### Work instructions:
Copy the records below word for word, leaving out the picture lines.

### Data for this task:
■ ■ ■ ■ ■ ■ ■

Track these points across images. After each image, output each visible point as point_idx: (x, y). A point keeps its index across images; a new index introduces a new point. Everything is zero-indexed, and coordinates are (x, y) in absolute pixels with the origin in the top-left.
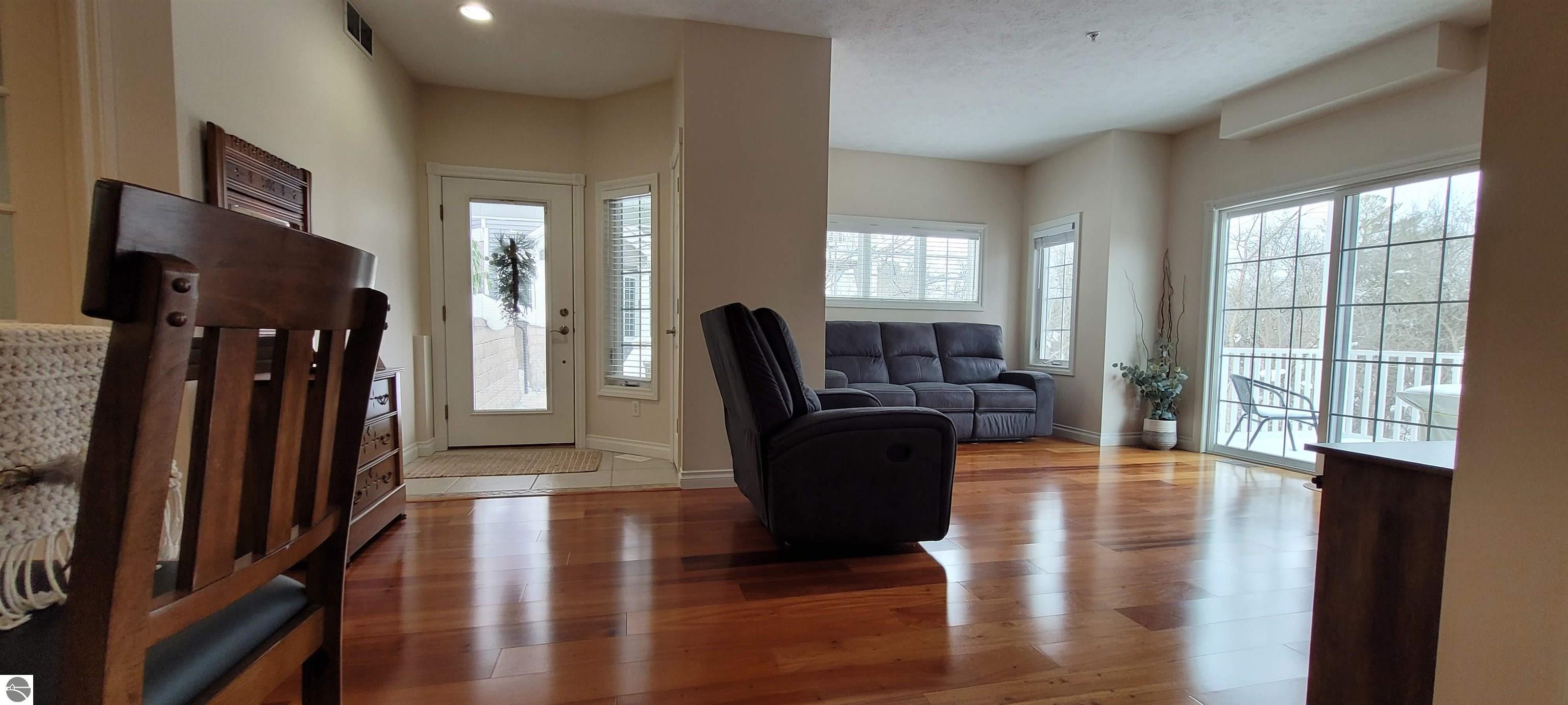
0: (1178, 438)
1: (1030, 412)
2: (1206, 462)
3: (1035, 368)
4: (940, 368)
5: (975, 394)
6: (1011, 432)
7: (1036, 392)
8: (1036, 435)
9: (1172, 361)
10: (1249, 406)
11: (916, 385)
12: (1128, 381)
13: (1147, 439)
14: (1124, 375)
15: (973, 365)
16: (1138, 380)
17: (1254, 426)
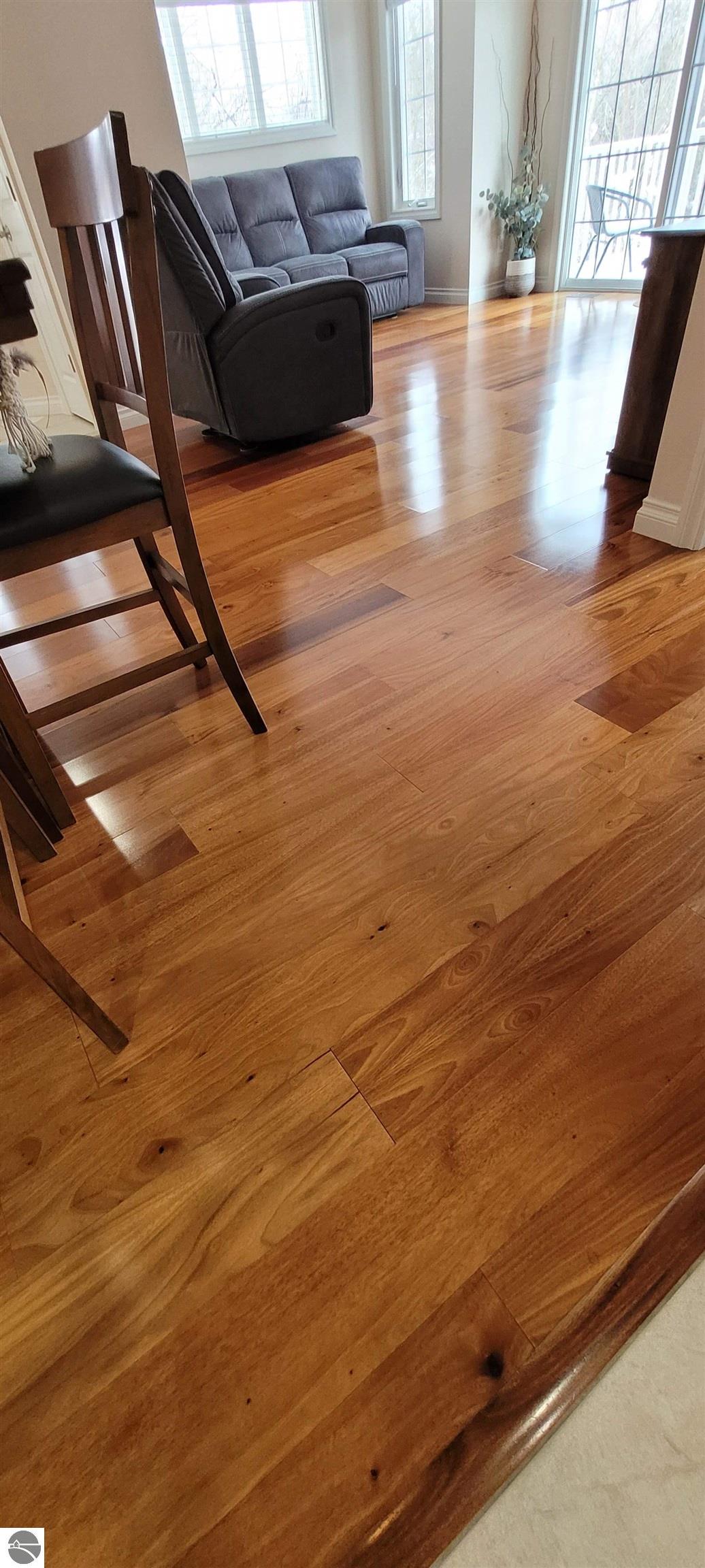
0: (536, 279)
1: (403, 276)
2: (558, 300)
3: (400, 214)
4: (303, 234)
5: (348, 263)
6: (387, 305)
7: (406, 248)
8: (410, 304)
9: (535, 178)
10: (599, 223)
11: (286, 263)
12: (494, 214)
13: (509, 287)
14: (491, 207)
15: (337, 222)
16: (503, 211)
17: (602, 247)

■ ■ ■ ■ ■ ■ ■

### Exercise result:
Track these points across images. After each image, output each visible point as point_idx: (x, y). A point keeps its index across images; a new index introduces a new point. Everything is zero-indexed, and coordinates are (x, y) in absolute pixels with the origin in the top-left.
0: (1178, 438)
1: (1030, 412)
2: (1206, 462)
3: (1035, 368)
4: (940, 368)
5: (975, 394)
6: (1011, 432)
7: (1036, 392)
8: (1036, 435)
9: (1172, 361)
10: (1249, 406)
11: (916, 385)
12: (1128, 381)
13: (1147, 439)
14: (1124, 375)
15: (973, 365)
16: (1138, 380)
17: (1254, 426)
0: (536, 279)
1: (403, 276)
2: (558, 300)
3: (400, 214)
4: (303, 234)
5: (348, 263)
6: (387, 305)
7: (406, 248)
8: (410, 304)
9: (535, 178)
10: (599, 223)
11: (286, 263)
12: (494, 214)
13: (509, 287)
14: (491, 207)
15: (337, 222)
16: (503, 211)
17: (602, 247)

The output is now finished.